Rep. Jamie Raskin (D-Md.), a constitutional law professor who has pushed for statehood since the 1990s, at one point grew exasperated with the Republican arguments.
“You are constantly trying to create a political and ideological test for admission to the union,” Raskin said. “The question is, are these taxpaying, draftable American citizens . . . deserving of equal rights? Of course they are.”
Zack Smith, a legal fellow at the Heritage Foundation called as a witness by Republicans, focused his testimony on the constitutional challenges to statehood.
The creation of the federal district is enshrined in the Constitution, which says “Congress shall have power to exercise exclusive Legislation in all Cases whatsoever, over such District (not exceeding ten Miles square).”
Smith argued the founders did not intend residents of the District to have the same voting rights as those in other states because of their proximity to the Capitol.
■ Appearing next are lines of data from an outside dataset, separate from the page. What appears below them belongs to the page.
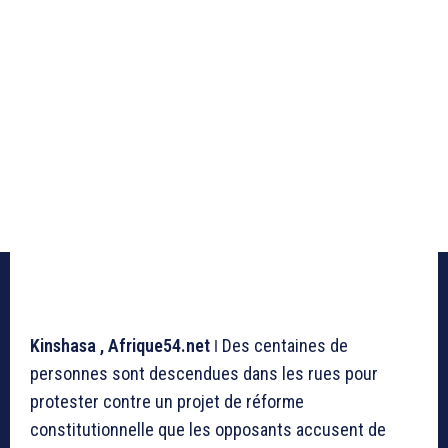
Kinshasa ,
Afrique54.net
ǀ
Des centaines de
personnes sont descendues dans les rues pour
protester contre un projet de réforme
constitutionnelle que les opposants accusent de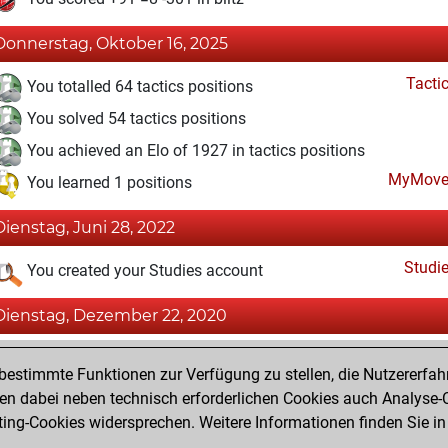
Donnerstag, Oktober 16, 2025
Tacti
You totalled 64 tactics positions
You solved 54 tactics positions
You achieved an Elo of 1927 in tactics positions
MyMove
You learned 1 positions
Dienstag, Juni 28, 2022
Studi
You created your Studies account
Dienstag, Dezember 22, 2020
Fri
You won against Fritz
estimmte Funktionen zur Verfügung zu stellen, die Nutzererfah
You achieved a new Elo of 1603
 dabei neben technisch erforderlichen Cookies auch Analyse-C
ng-Cookies widersprechen. Weitere Informationen finden Sie in
You created your Fritz account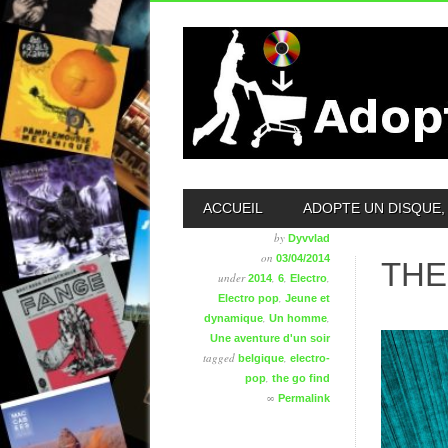
MAIN MENU
ACCUEIL
ADOPTE UN DISQUE, 
by
Dyvvlad
on
03/04/2014
THE
under
,
,
,
2014
6
Electro
,
Electro pop
Jeune et
,
,
dynamique
Un homme
Une aventure d'un soir
tagged
,
belgique
electro-
,
pop
the go find
∞
Permalink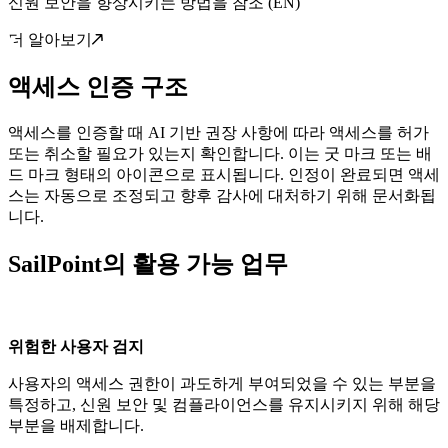
신원 보안을 향상시키는 방법을 참조 (EN)
더 알아보기
액세스 인증 구조
액세스를 인증할 때 AI 기반 권장 사항에 따라 액세스를 허가
또는 취소할 필요가 있는지 확인합니다. 이는 굿 마크 또는 배
드 마크 형태의 아이콘으로 표시됩니다. 인정이 완료되면 액세
스는 자동으로 조정되고 향후 감사에 대처하기 위해 문서화됩
니다.
SailPoint의 활용 가능 업무
위험한 사용자 검지
사용자의 액세스 권한이 과도하게 부여되었을 수 있는 부분을
특정하고, 신원 보안 및 컴플라이언스를 유지시키지 위해 해당
부분을 배제합니다.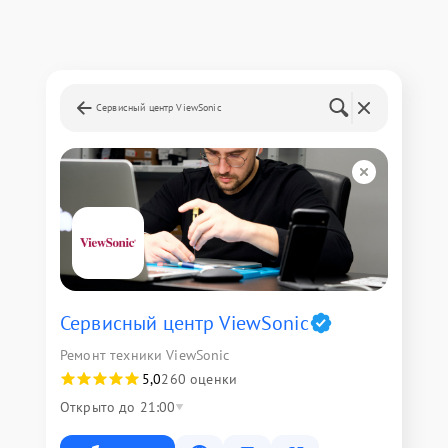
Сервисный центр ViewSonic
Сервисный центр ViewSonic
Ремонт техники ViewSonic
5,0
260 оценки
Открыто до 21:00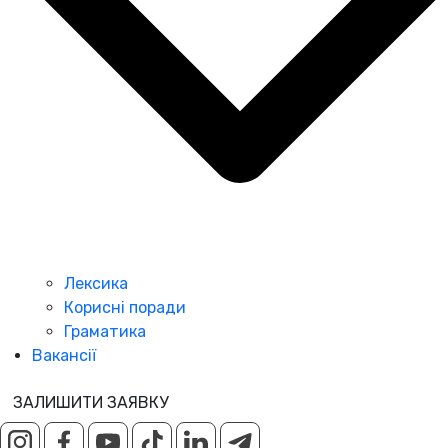
Лексика
Корисні поради
Граматика
Вакансії
ЗАЛИШИТИ ЗАЯВКУ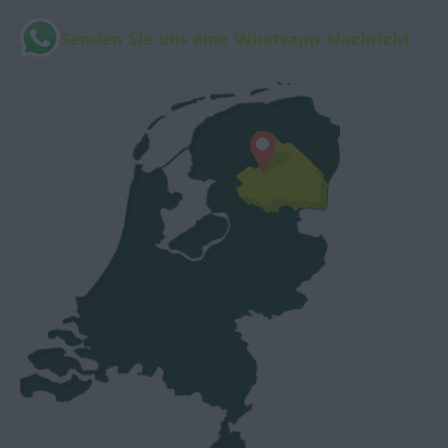
Senden Sie uns eine Whatsapp-Nachricht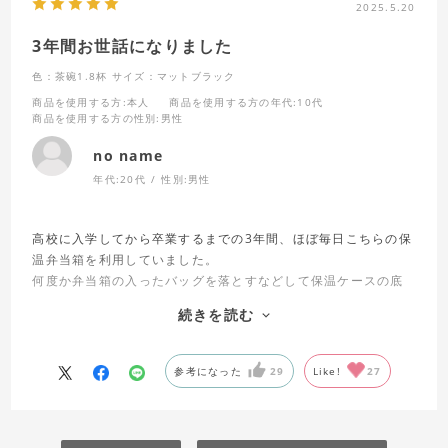
2025.5.20
ありそうでなかったお昼を実現してくれる弁当箱です。
3年間お世話になりました
色：茶碗1.8杯
サイズ：マットブラック
商品を使用する方
:本人
商品を使用する方の年代
:10代
商品を使用する方の性別
:男性
no name
年代:
20代
性別:
男性
高校に入学してから卒業するまでの3年間、ほぼ毎日こちらの保
温弁当箱を利用していました。
何度か弁当箱の入ったバッグを落とすなどして保温ケースの底
が凹んだりもしましたが、性能に大きな影響も無く毎日暖かい
続きを読む
ご飯を食べる事が出来ました。
母がこちらの弁当箱を購入してくれたのはもう8年程以上の事で
すが、今も販売されている事を鑑みるに根強い人気があるのだ
参考になった
29
Like!
27
と思います。
信頼できる保温弁当箱を探しているのであれば、胸を張ってこ
ちらの商品をオススメできます。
Additionally, he said, the founders intended that the federal government, not state actors, would have the authority to call in federal police to protect the streets of the nation’s capital.
But Norton stressed Thursday that her bill does not eliminate the federal district, only changes its borders.
The federal government, she said, would still exercise its authority over the much smaller federal enclave that her bill would create. She also stressed that her bill seeks to pressure Congress to expedite repeal of the 23rd Amendment, which gives three electoral votes to the federal district. Republicans say the existence of the amendment is an insurmountable hurdle for statehood.
D.C.’s interim chief financial officer, Fitzroy Lee, noted the District’s Triple-A credit rating in arguing that the city was financially prepared for statehood, though he acknowledged important decisions have yet to be made about how certain state-level departments would operate.
And Harry Wingo, a military veteran who lives in the city, posed the following question to lawmakers: “How can you ask D.C. veterans to keep carrying the burden of disenfranchisement when we have shouldered the burden of defending our country?”